Example: AiZynthFinder with MCTS

# 1. Download model assets (once)
uv run scripts/aizynthfinder/1-download-assets.py data/models/aizynthfinder

# 2. Prepare stock file (once)
uv run --extra aizyn scripts/aizynthfinder/2-prepare-stock.py \
    --files data/models/assets/retrocast-bb-stock-v3-canon.csv \
    --source plain \
    --output data/models/assets/retrocast-bb-stock-v3.hdf5 \
    --target hdf5

# 3. Run predictions
uv run --extra aizyn scripts/aizynthfinder/3-run-aizyn-mcts.py --target-name "uspto-190"

Example: DirectMultiStep

# 1. Download model checkpoint
bash scripts/directmultistep/1-download-assets.sh

# 2. Run predictions
uv run --extra dms --extra torch-gpu scripts/directmultistep/2-run-dms.py \
    --model-name "explorer-xl" \
    --use-fp16 \
    --target-name "uspto-190"

Each model follows the same pattern: numbered scripts in scripts/<model-name>/. UV automatically handles conflicting dependencies (PyTorch versions, NumPy pinning, etc.) via optional dependency groups.

Convert to Unified Format

Once you have raw model outputs, convert them to the canonical RetroCast format:

# Process a single model run
uv run scripts/process-predictions.py process --model aizynthfinder-mcts --dataset uspto-190

# List available models
uv run scripts/process-predictions.py list

# Show configuration for a specific model
uv run scripts/process-predictions.py info --model directmultistep

This will:

  • Validate the raw output using model-specific schemas
  • Transform it via the appropriate adapter to Route objects
  • Deduplicate routes
  • Save canonical output with a deterministic hash

Use as a Python Library

You can also use RetroCast programmatically to adapt individual routes from any supported model:

from retrocast import adapt_single_route, TargetIdentity

# Define your target
target = TargetIdentity(id="aspirin", smiles="CC(=O)Oc1ccccc1C(=O)O")

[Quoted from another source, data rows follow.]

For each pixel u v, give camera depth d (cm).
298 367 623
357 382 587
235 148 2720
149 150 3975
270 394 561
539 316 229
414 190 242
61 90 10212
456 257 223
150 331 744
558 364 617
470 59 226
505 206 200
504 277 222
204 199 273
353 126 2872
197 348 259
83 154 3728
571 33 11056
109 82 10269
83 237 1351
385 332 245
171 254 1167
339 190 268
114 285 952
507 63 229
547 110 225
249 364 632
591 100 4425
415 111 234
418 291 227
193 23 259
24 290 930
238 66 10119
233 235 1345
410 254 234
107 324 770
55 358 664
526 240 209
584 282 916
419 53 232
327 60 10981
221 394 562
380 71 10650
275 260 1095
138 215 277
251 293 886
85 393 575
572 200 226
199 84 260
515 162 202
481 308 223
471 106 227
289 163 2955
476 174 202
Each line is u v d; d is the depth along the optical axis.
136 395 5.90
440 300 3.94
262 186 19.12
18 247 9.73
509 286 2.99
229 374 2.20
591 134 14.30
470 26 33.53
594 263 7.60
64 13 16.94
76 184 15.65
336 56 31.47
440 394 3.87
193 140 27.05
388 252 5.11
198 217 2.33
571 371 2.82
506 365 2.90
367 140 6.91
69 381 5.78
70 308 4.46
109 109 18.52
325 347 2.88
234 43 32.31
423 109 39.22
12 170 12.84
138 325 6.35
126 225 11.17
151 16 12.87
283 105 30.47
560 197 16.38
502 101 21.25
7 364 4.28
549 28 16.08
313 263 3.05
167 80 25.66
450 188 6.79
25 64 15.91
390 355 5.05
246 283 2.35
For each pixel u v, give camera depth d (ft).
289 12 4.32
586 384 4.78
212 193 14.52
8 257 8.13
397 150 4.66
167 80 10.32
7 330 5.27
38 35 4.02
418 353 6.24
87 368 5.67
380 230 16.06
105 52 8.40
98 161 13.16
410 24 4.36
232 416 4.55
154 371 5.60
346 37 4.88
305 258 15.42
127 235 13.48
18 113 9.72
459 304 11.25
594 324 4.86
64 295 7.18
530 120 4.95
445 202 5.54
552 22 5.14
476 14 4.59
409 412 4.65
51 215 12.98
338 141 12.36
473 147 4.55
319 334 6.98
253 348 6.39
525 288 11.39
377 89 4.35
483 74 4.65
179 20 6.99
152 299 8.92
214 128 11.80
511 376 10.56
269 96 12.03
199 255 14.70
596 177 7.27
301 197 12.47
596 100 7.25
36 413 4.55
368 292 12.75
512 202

# Your model's raw prediction (e.g., DMS format)
raw_route = {
    "smiles": "CC(=O)Oc1ccccc1C(=O)O",
    "children": [
        {"smiles": "Oc1ccccc1C(=O)O", "children": []},
        {"smiles": "CC(=O)Cl", "children": []}
    ]
}

# Adapt to unified format - works with both route-centric (DMS, AiZynth)
# and target-centric (RetroChimera, ASKCOS) adapter formats
route = adapt_single_route(raw_route, target, adapter_name="dms")

if route:
    print(f"Route depth: {route.length}")
    print(f"Starting materials: {len(route.leaves)}")

See docs/api_usage.md for complete API documentation and examples.

Available Models

Adapters are implemented and tested for:

  • AiZynthFinder (MCTS, Retro*)
  • Retro* (original implementation)
  • DirectMultiStep (Flash, Explorer variants)
  • SynPlanner
  • Syntheseus (BFS, Retro-0)
  • ASKCOS
  • RetroChimera
  • DreamRetro
  • MultiStepTTL
  • SynLlama
  • PARoutes

See retrocast-config.yaml for full configuration details.

Evaluation Sets

We provide curated subsets of the PaRoutes benchmark:

  • uspto-190: Full USPTO test set (190 targets)
  • paroutes-n1-{100,200,500,1k,2k}: Stratified subsets of the n=1 test set
  • paroutes-n5-{100,200,500,1k,2k}: Stratified subsets of the n=5 test set

Each subset is:

  • Hashed for reproducibility
  • Balanced across route lengths and complexities
  • Small enough for rapid iteration (100 targets ~10min vs 10k targets ~10hrs)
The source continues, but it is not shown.